Stopping attacks on data centre infrastructure
The intensification of data centre failures and associated research indicates that the cybersecurity of data centre mechanical and electrical control and monitoring systems now more than ever has to be addressed.
Thus far, every data centre reviewed by i3 Solutions has had exposed vulnerabilities, including one confidential data centre hosting government high security information servers. Ed Ansett, founder of i3 Solutions Group cites the likely scenario of an attack:-
- Survey target via anonymous engine and metadata search
- Run vulnerability scan
- Select port(s)
- Run password decoder e.g. firewall, web browser router etc.
- Poll / search control or monitoring devices e.g. UPS, PDU, Chiller
- Alter protocol parameters e.g. order device shutdown or initiate denial of service
“When a device controller is compromised an attacker can take direct control of critical equipment causing it to malfunction or shutdown without warning. Similarly, monitoring devices are vulnerable to a denial of service that overload the control network.”
Modbus, BACnet and SNMP are the de facto protocols used by critical equipment such as Cooling Plant, Generators, Switchgear, Power Distribution Units and Uninterruptable Power Supplies. These protocols are vulnerable to cyber abuse due to weak authentication and/ or encryption.
There is a commonly held misconception that data centre control networks are air gapped. Faizel Lakhani, a pioneer of SCADA technology, told El Reg that air-gapping such systems would be a quixotic endeavour, at best.
“Most SCADA systems are theoretically air gapped but not really disconnected from the network” Lakhani explained. “There are ways to get around isolation either because systems are not set up properly or because that’s a test link in there or someone bridged the Wi-Fi network, to name a few examples.”

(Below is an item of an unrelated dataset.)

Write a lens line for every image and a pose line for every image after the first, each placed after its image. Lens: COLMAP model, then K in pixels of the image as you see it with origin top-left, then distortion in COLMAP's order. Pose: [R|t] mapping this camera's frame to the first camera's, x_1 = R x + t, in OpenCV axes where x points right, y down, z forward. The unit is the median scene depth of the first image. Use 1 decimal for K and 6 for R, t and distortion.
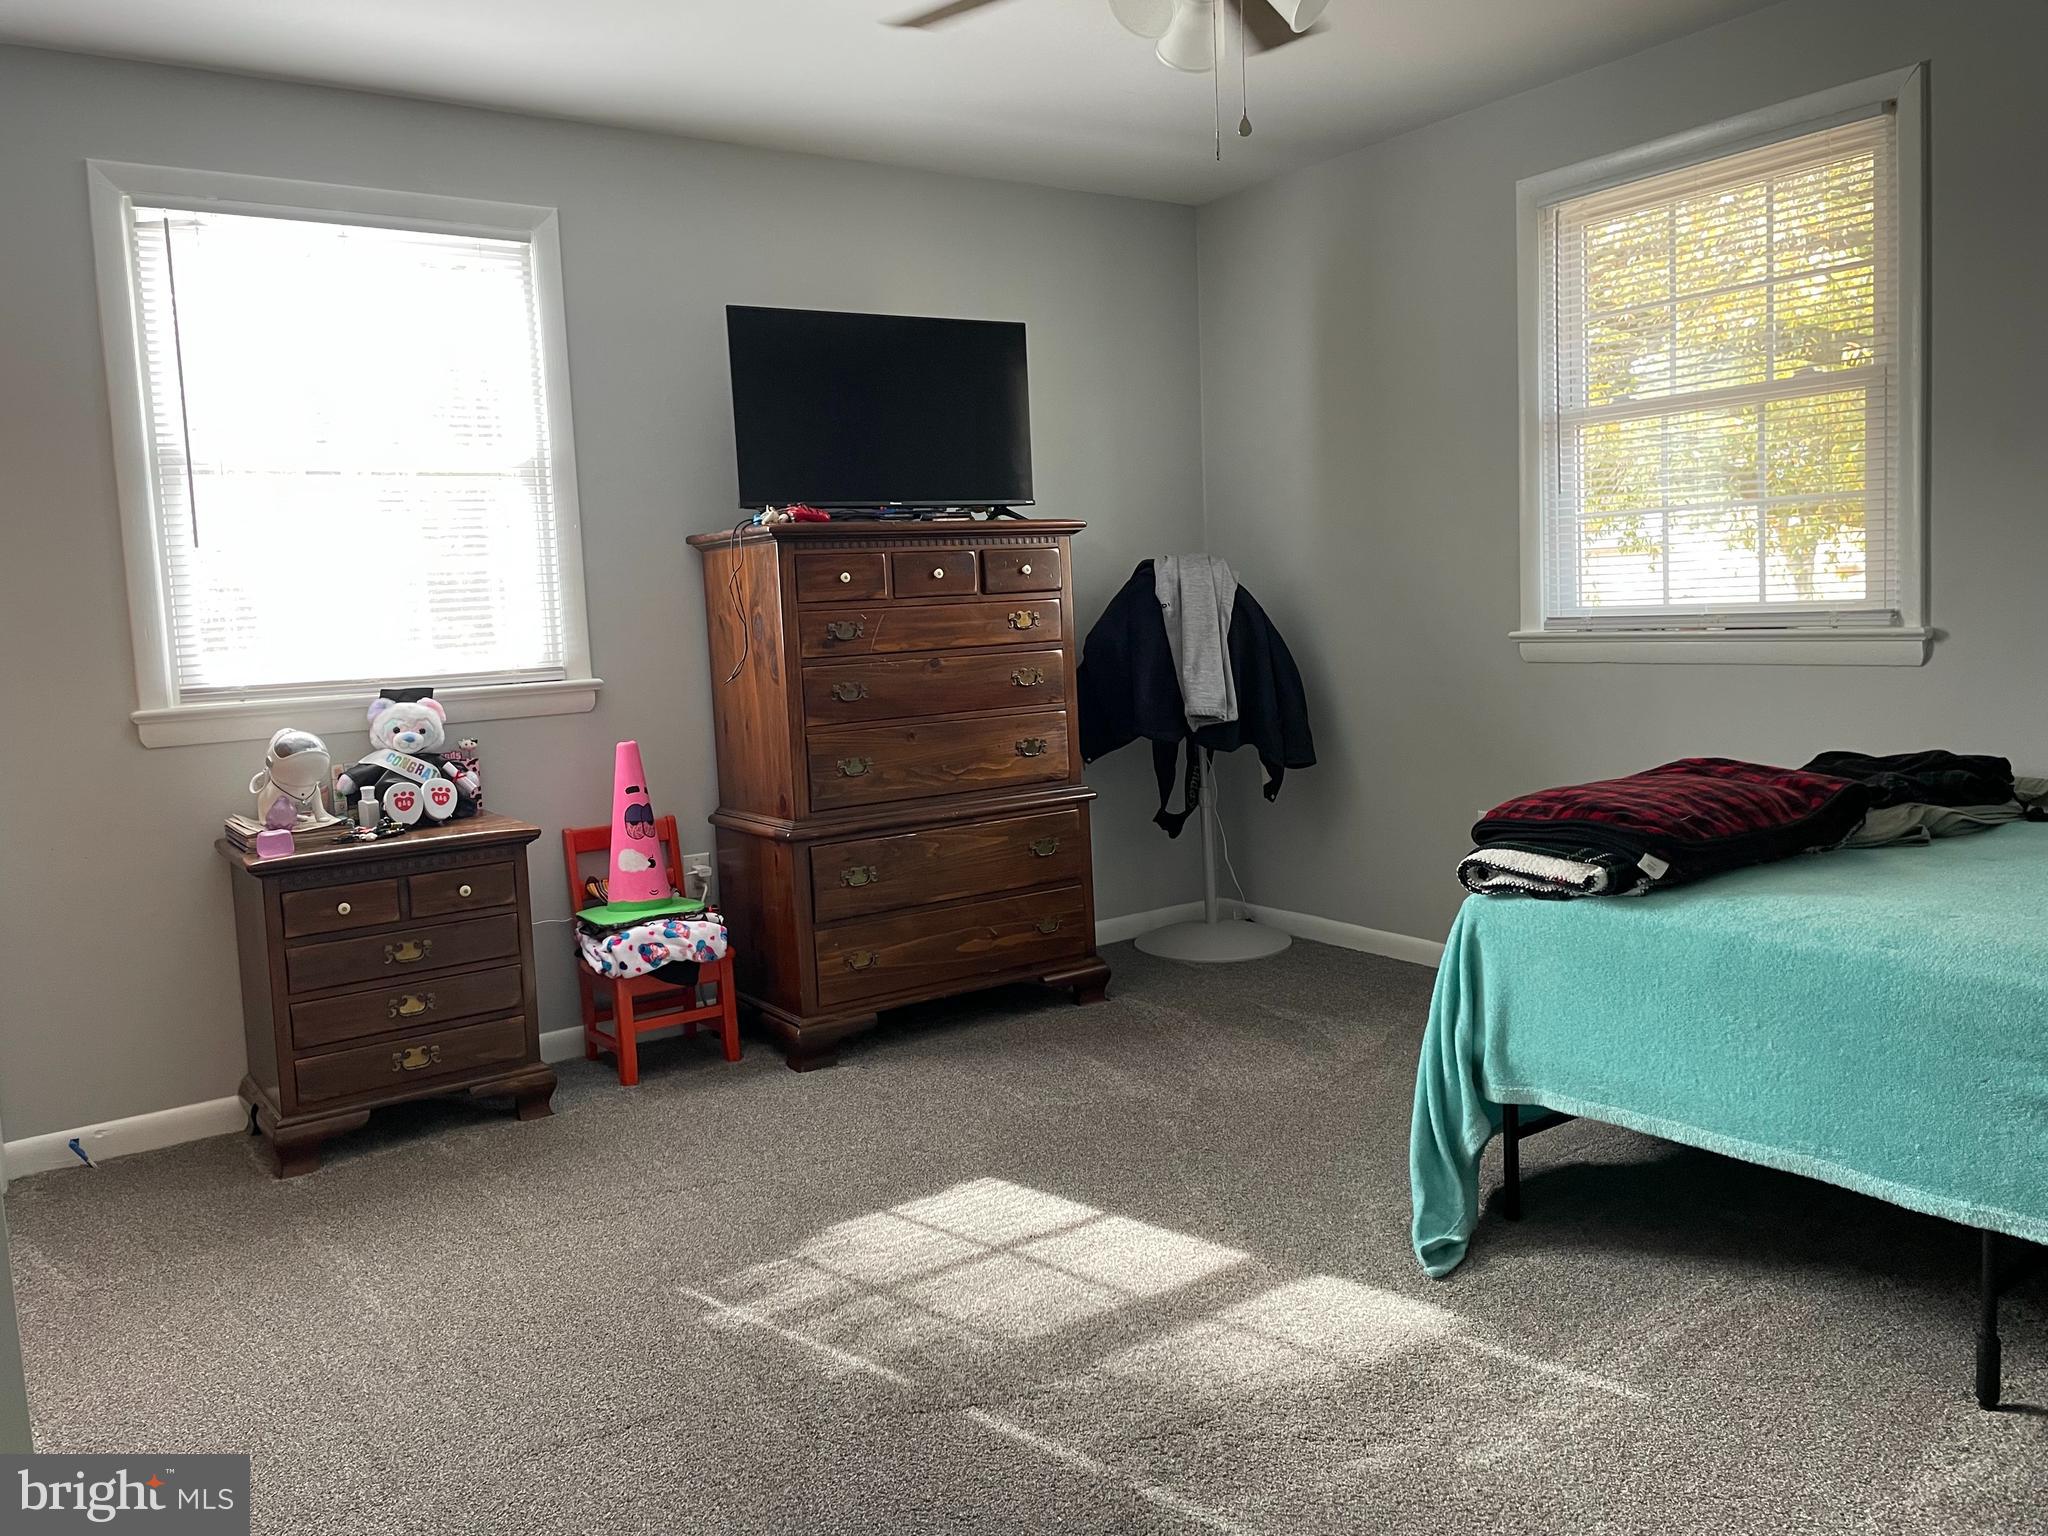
lens RADIAL K [[1540.5, 0, 1003.6], [0, 1540.5, 751.9], [0, 0, 1]] dist [0.116375, -0.143211]
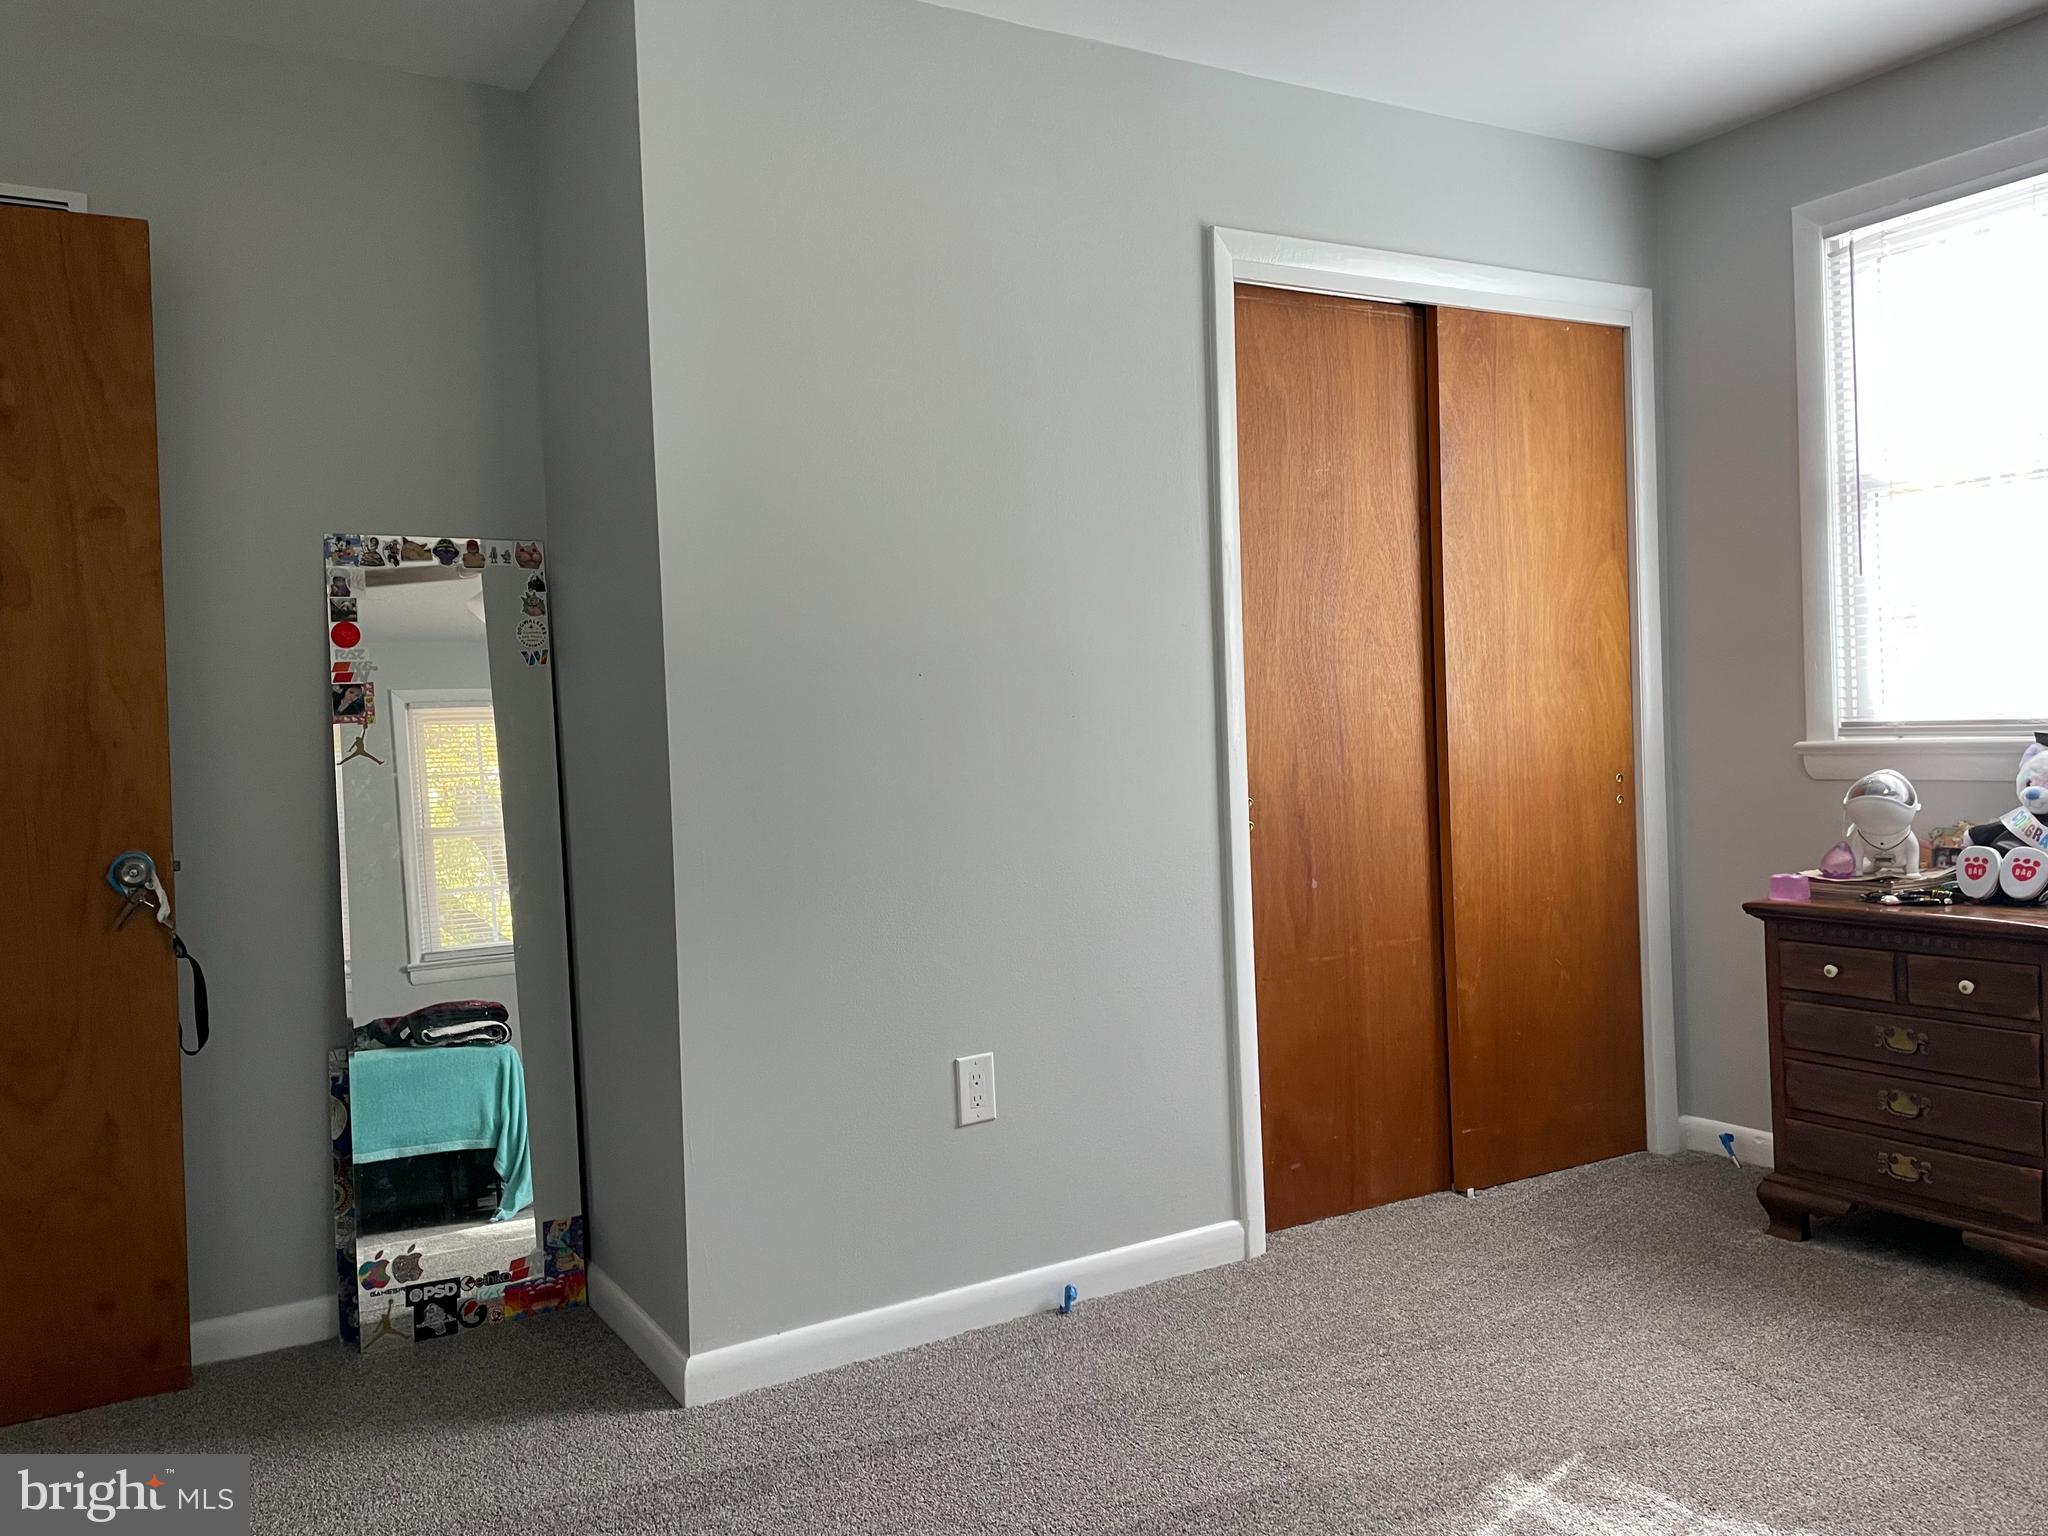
lens RADIAL K [[1540.5, 0, 1003.6], [0, 1540.5, 751.9], [0, 0, 1]] dist [0.116375, -0.143211]
pose [[-0.062663, 0.066191, -0.995837, 1.195574], [-0.058648, 0.995830, 0.069881, -0.145741], [0.996310, 0.062783, -0.058520, 1.333484]]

On 6th July 2016, the European Parliament issued a press release entitled Cybersecurity: MEPs back rules to help vital services resist online threats, stating that “Firms supplying essential services, e.g. for energy, transport, banking and health, or digital ones, such as search engines and cloud services, will have to improve their ability to withstand cyber-attacks under the first EU-wide rules on cybersecurity…” The draft directive includes for punitive penalties for noncompliance [Article 17(1)].

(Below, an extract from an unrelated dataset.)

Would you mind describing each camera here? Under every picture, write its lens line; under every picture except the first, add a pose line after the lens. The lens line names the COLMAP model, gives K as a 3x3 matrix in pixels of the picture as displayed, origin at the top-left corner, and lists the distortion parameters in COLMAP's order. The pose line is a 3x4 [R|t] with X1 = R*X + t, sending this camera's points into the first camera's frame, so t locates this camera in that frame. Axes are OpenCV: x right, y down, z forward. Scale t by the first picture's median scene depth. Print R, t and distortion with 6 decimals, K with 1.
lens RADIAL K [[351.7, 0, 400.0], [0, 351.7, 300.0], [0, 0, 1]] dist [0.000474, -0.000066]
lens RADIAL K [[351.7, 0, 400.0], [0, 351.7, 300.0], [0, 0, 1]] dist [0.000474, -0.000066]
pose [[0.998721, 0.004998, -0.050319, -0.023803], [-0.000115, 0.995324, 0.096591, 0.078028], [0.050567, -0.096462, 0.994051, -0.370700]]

One question that always comes up is – What is the overall extent and level of the threat to our data centres? This can only be addressed on a case by case basis. But research conducted from 2012 through 2014 indicated there were at least two million publicly accessible devices related to ICS (Industrial Control Systems) on the Internet at that time. The first dataset containing 500,000 ICS devices was sent to the ICS-CERT, the Cyber Emergency Response Team which is a division of the US Department of Homeland Security where it was determined that roughly 7,200 out of the 500,000 devices were critical infrastructure within the United States.
This is a global issue highlighting the fact that most data centres continue to be vulnerable to cyber-attack.